Domande sul materiale:
a. Riproduci fedelmente il passo dell'articolo sull'assalto a Gaza che va da "L’ultimo brutale assalto" fino a "cui si basa." incluso.
b. Riprendi l'articolo sull'assalto a Gaza e proseguilo a partire dall'ultima frase riportata.

Testo dell'esercizio:
Quando l’Occidente sosterrà pubblicamente il diritto dei palestinesi a difendersi?

di Ilan Pappe,

Palestine Chronicle, 11 agosto 2022.   

Una madre e una figlia palestinesi piangono la perdita dell’amato figlio e del fratello durante l’ultimo assalto israeliano a Gaza. (Foto: Mahmoud Ajjour, The Palestine Chronicle)

L’ultimo brutale assalto israeliano alla Striscia di Gaza ha messo in luce ancora una volta la risposta ipocrita e immorale dell’Occidente alle continue politiche genocide di Israele nei Territori Occupati. La continuazione di queste politiche insensibili e le risposte dei governi occidentali, in particolare di quelli americano e britannico, possono naturalmente portare alla disperazione e alla paralisi.

Tuttavia, la disperazione e l’inazione sono un lusso che i palestinesi sotto l’apartheid, l’assedio e l’occupazione non possono permettersi; pertanto, anche il movimento di solidarietà dovrebbe fare del suo meglio per non cedere a un senso di impotenza e di mancanza di speranza. È importante registrare la continua insincerità dell’Occidente, come è emerso anche questa volta, condannare questa doppiezza e contrastarla smascherando le falsificazioni e le distorsioni su cui si basa.

Il presidente americano, il Dipartimento di Stato e l’inviato americano alle Nazioni Unite hanno “sostenuto il diritto di Israele a difendersi”: questa la loro reazione all’assalto israeliano, così come quella del segretario agli Esteri britannico, che probabilmente sarà il prossimo primo ministro a settembre. È incredibile sentire queste dichiarazioni: in un momento in cui tutte le principali organizzazioni per i diritti umani e civili del mondo hanno definito Israele uno Stato di apartheid, le élite politiche occidentali hanno scelto di osannare il suo diritto all’autodifesa.

Dati forniti:
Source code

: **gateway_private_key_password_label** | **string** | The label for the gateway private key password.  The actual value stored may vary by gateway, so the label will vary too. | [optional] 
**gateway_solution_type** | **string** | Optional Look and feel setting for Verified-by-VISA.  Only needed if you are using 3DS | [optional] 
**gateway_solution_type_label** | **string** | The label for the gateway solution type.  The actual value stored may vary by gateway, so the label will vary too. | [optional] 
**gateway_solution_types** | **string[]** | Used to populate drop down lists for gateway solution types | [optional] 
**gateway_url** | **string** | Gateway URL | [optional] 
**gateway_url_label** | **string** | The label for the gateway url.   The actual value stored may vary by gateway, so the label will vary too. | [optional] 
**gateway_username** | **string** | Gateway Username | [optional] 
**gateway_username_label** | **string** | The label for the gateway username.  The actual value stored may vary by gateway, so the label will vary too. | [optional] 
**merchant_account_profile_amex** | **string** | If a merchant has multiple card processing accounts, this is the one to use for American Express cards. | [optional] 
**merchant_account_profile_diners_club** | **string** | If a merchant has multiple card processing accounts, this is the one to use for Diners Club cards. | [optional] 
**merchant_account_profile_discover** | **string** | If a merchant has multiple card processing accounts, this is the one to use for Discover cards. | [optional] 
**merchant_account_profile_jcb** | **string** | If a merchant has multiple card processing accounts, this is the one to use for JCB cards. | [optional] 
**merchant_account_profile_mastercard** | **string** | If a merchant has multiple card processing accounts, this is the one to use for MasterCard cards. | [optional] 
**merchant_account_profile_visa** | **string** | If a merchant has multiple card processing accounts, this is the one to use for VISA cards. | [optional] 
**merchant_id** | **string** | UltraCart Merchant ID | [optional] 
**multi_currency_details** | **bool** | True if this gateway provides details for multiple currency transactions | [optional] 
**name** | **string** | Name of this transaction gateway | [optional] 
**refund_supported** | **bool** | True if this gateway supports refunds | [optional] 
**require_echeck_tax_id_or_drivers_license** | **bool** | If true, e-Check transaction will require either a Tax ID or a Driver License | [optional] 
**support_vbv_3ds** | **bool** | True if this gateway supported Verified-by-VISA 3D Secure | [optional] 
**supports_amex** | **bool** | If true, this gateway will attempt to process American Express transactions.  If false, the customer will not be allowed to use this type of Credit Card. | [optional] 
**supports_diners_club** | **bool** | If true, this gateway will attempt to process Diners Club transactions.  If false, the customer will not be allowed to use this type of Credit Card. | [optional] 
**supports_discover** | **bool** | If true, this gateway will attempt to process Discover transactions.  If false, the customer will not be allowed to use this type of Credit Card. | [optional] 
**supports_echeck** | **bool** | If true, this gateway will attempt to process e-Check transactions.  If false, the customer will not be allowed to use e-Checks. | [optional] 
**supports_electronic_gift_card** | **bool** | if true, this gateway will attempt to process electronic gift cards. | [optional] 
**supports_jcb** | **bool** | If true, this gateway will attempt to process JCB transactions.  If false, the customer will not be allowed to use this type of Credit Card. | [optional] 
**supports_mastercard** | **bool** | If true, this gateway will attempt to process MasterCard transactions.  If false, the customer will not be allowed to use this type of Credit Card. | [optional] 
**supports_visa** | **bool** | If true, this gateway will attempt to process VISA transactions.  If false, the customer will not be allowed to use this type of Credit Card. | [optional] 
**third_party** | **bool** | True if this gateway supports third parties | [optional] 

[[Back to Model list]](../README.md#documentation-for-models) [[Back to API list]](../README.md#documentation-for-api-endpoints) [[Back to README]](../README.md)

Risposte numerate:
a.
L’ultimo brutale assalto israeliano alla Striscia di Gaza ha messo in luce ancora una volta la risposta ipocrita e immorale dell’Occidente alle continue politiche genocide di Israele nei Territori Occupati. La continuazione di queste politiche insensibili e le risposte dei governi occidentali, in particolare di quelli americano e britannico, possono naturalmente portare alla disperazione e alla paralisi.

Tuttavia, la disperazione e l’inazione sono un lusso che i palestinesi sotto l’apartheid, l’assedio e l’occupazione non possono permettersi; pertanto, anche il movimento di solidarietà dovrebbe fare del suo meglio per non cedere a un senso di impotenza e di mancanza di speranza. È importante registrare la continua insincerità dell’Occidente, come è emerso anche questa volta, condannare questa doppiezza e contrastarla smascherando le falsificazioni e le distorsioni su cui si basa.

b.
Non dobbiamo stancarci di ricordare al mondo che le persone che hanno il diritto di difendersi sono i palestinesi e che essi possiedono mezzi molto limitati per farlo, sia con la lotta armata che facendo appello al diritto e alle istituzioni internazionali. In molti casi, non sono stati in grado di difendersi, né a Gaza questo mese, né in nessun altro luogo della Palestina storica dal 1948. Quando riescono a farlo, vengono accusati di essere terroristi.

I governi occidentali sembrano preoccuparsi molto poco del diritto dei palestinesi alla vita, alla dignità e alla proprietà. Le Nazioni Unite si sono impegnate in tal senso con la Risoluzione 181 del 29 novembre 1947 e sono rimaste a guardare quando tutti questi diritti sono stati violati durante la pulizia etnica della Palestina. Da allora, e in particolare dal 1967, nessuno dei governi occidentali ha mai cercato di proteggere i palestinesi quando l’esercito israeliano sparava contro di loro, li uccideva o li feriva – con armi fornite dall’Occidente o sviluppate con il suo aiuto. E non hanno fatto nulla quando le loro case venivano demolite, le loro vite distrutte, o quando venivano sottoposti a pulizia etnica.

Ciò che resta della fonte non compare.